If, about now, you’re thinking that I’m not in synch
with everything that’s going on around me, I’d have
to agree. I still don’t own a cell phone. My coffee maker
has only one button on it and its labeled "On/Off."
My connection to the Internet is through a dial-up modem I bought
years ago and I couldn’t find my way around an iPod on a
bet. Thus, whenever I see someone walking around with a bottle
of water I’m reminded of comedy routine I recently watched.
Paraphrased, it went something like this: "What? You’re
worried there might not be an oasis between Seattle and Everett
and that, if you miss a turn, we’re likely to find your
sun-bleached bones somewhere along I-5?"
Given all of this, if I get thirsty while I’m out, I just
head for the nearest water fountain. If I’m at work, I go
to the nearest water cooler. If I don’t like the looks of
the water cooler, I find the nearest sink and fill my cup there.
If I want to keep water at my desk, I fill a plastic bottle. If
I want that water cold, I might toss in a few ice cubes from the
lunch room freezer.
I’ve been doing this since I can remember and will probably
be doing it for a long time to come. Worse, on hot days at home
when my wife has declared that the grass needs to be cut, the
weeds pulled, the hedges trimmed, and the leaves raked, I’ve
been known to take a drink directly from the garden hose.

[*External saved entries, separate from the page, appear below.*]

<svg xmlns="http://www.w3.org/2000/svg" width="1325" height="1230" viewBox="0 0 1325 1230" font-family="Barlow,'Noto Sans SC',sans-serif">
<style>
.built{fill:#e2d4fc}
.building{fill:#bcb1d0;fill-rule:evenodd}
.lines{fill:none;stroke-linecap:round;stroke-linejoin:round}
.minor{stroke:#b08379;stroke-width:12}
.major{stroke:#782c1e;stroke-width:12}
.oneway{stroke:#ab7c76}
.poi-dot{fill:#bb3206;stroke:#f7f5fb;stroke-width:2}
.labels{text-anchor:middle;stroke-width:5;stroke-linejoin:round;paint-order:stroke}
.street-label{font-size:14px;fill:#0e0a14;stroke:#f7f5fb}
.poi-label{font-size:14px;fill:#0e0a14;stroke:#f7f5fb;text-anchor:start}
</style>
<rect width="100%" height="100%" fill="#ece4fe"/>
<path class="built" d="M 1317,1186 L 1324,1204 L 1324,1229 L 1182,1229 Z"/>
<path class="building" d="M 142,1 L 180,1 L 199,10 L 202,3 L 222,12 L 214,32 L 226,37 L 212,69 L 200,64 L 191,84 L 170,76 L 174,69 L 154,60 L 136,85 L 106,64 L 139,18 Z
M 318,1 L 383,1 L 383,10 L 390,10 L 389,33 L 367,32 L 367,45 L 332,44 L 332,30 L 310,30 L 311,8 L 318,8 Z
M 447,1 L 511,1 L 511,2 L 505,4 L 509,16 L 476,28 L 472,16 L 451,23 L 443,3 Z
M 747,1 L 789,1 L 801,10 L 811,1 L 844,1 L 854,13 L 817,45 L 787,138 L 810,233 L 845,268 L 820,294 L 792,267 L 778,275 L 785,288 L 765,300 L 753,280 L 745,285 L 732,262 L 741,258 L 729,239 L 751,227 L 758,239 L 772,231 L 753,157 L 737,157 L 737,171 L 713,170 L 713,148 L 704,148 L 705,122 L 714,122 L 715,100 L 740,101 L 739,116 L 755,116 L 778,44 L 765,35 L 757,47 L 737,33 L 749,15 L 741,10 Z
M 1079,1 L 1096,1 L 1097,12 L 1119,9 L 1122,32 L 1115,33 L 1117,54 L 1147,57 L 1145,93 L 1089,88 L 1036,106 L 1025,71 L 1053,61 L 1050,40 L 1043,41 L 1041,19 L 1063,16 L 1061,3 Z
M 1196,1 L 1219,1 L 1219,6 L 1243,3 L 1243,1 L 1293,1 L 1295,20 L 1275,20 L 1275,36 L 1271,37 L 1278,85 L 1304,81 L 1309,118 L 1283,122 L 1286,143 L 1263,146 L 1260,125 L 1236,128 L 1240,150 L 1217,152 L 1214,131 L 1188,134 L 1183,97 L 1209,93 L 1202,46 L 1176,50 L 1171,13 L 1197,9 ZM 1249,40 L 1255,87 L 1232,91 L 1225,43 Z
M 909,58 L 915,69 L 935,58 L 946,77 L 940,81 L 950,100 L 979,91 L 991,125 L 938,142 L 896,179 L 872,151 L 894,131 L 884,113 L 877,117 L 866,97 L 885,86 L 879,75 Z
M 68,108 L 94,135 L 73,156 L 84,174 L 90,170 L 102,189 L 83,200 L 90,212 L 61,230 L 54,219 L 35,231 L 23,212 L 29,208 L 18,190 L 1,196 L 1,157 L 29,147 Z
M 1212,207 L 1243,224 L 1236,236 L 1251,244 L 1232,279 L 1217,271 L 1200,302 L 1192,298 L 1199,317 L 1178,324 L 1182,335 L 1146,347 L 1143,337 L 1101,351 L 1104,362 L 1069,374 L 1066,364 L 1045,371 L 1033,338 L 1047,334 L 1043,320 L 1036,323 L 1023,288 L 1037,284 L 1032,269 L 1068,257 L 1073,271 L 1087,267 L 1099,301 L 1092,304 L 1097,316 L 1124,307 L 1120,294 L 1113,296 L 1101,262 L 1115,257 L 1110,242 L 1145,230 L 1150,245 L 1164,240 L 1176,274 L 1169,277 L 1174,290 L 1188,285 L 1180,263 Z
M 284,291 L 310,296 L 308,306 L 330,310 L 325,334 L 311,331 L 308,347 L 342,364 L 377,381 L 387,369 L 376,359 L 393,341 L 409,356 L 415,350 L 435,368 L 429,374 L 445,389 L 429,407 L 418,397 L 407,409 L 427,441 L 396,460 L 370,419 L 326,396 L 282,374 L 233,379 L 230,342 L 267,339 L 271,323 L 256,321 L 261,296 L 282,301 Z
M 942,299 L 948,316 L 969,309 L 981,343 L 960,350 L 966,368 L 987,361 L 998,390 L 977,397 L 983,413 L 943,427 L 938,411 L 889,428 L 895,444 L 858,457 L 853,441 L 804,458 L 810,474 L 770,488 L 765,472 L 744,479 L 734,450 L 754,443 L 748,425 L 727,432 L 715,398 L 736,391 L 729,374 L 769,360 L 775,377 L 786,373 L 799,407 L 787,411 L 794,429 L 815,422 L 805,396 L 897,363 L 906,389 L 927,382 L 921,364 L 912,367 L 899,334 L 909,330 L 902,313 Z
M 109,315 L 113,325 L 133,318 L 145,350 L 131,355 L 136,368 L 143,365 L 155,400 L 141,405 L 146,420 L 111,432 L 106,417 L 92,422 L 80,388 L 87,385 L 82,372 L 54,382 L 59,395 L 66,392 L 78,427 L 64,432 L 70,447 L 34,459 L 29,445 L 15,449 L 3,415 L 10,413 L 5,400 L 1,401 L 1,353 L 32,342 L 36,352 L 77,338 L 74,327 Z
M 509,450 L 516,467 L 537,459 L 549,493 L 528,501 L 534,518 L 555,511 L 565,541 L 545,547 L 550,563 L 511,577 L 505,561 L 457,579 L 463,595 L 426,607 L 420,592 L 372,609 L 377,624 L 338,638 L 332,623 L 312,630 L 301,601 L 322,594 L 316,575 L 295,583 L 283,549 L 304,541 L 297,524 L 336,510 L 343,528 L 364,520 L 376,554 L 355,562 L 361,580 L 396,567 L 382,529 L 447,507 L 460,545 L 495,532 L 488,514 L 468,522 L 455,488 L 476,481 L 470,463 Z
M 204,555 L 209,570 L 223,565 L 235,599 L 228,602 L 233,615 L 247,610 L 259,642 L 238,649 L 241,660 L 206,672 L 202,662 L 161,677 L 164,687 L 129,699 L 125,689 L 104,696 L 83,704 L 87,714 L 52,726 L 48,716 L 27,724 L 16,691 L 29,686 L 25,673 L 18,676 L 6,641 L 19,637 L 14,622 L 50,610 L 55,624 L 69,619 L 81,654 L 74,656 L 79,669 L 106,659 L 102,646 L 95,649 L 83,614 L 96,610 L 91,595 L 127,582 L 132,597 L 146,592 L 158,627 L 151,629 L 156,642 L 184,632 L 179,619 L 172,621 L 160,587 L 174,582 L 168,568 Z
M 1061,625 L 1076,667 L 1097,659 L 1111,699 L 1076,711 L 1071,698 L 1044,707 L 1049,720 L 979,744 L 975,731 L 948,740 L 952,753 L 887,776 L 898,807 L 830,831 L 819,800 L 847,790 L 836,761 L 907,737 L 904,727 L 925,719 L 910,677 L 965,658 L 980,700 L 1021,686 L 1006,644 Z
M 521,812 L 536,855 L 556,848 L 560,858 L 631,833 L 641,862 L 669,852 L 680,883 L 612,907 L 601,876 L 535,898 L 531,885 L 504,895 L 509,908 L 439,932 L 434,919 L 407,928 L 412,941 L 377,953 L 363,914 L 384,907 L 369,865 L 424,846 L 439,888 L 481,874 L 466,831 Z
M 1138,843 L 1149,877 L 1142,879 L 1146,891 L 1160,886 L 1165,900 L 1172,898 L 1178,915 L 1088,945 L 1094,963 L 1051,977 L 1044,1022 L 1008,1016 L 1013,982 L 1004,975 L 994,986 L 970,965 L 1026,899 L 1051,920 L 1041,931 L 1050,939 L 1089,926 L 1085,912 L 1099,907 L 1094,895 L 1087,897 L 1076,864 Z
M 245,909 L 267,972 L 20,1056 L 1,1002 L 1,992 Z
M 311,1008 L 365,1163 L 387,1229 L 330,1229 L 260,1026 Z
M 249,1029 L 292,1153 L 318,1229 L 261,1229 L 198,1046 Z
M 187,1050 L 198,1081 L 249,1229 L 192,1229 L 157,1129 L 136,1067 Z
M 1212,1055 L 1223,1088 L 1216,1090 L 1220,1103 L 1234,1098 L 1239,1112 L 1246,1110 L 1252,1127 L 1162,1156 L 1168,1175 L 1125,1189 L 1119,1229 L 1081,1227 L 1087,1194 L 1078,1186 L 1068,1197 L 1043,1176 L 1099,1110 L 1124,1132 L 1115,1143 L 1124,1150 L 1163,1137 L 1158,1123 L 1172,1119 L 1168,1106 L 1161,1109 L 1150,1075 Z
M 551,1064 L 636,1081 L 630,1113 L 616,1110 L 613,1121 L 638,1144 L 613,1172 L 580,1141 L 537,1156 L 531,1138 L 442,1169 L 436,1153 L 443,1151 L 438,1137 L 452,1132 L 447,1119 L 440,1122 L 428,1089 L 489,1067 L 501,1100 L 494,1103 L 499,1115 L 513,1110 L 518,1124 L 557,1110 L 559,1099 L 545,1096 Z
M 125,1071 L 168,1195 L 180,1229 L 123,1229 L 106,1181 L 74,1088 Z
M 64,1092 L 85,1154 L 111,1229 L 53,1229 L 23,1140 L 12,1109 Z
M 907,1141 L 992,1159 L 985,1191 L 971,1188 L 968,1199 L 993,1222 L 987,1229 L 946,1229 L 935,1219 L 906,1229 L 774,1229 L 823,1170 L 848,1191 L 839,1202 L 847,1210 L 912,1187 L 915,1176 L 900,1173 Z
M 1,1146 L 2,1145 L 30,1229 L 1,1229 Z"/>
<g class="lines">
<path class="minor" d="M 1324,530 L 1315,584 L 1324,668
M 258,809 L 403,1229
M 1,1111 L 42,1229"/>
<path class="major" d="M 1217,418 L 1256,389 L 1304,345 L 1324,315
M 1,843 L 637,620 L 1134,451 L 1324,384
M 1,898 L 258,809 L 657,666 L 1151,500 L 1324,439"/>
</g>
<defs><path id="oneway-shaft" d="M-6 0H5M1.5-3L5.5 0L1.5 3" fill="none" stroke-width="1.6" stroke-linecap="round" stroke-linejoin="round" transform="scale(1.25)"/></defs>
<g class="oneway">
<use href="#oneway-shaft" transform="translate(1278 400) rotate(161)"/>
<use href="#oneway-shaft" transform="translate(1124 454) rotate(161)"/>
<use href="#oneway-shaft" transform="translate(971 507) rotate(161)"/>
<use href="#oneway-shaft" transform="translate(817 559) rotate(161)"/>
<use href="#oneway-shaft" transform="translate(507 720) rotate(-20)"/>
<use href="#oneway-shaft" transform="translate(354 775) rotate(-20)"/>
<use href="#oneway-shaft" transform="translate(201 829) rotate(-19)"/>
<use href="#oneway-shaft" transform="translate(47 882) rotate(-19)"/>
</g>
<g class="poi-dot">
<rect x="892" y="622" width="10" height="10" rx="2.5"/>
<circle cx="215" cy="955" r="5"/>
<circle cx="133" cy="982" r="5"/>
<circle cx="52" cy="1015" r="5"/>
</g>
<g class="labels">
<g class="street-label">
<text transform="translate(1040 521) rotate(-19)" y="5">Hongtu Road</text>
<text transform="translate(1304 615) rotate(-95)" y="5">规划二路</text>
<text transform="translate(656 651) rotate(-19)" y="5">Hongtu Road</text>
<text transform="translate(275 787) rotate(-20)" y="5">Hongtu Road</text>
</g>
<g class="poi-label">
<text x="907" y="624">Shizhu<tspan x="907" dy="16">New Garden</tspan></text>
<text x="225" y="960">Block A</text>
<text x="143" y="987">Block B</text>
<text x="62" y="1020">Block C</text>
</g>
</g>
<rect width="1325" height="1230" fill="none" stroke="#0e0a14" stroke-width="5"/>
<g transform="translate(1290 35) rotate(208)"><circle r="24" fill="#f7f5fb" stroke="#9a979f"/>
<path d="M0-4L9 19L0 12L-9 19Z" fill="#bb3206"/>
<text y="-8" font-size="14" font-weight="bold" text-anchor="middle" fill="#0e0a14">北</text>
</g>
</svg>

Still here. Still healthy. Still happy.
The idea of paying a couple of bucks for something I can get
for free just doesn’t show up on my radar and, aside from
being contrary, there’s a good reason for that. Like you,
I pay taxes to have a ready supply of water that won’t turn
me green when I drink it. If, after paying those taxes, I find
that I’m getting something that needs to be "nuked"
before it’s fit to drink, then I’m going to get awfully
upset and the questions I’ll have at the next town meeting
are likely to be fairly pointed.
Again, no argument from me as regards business owners bottling
the stuff or consumers buying it. It’s the American way.
Find a demand. Develop a product. Sell it and please the customer.
It’s just that, if there are as many people like me as
I think here are, those same business owners could probably make
even more money selling garden hoses as a sideline in the summer.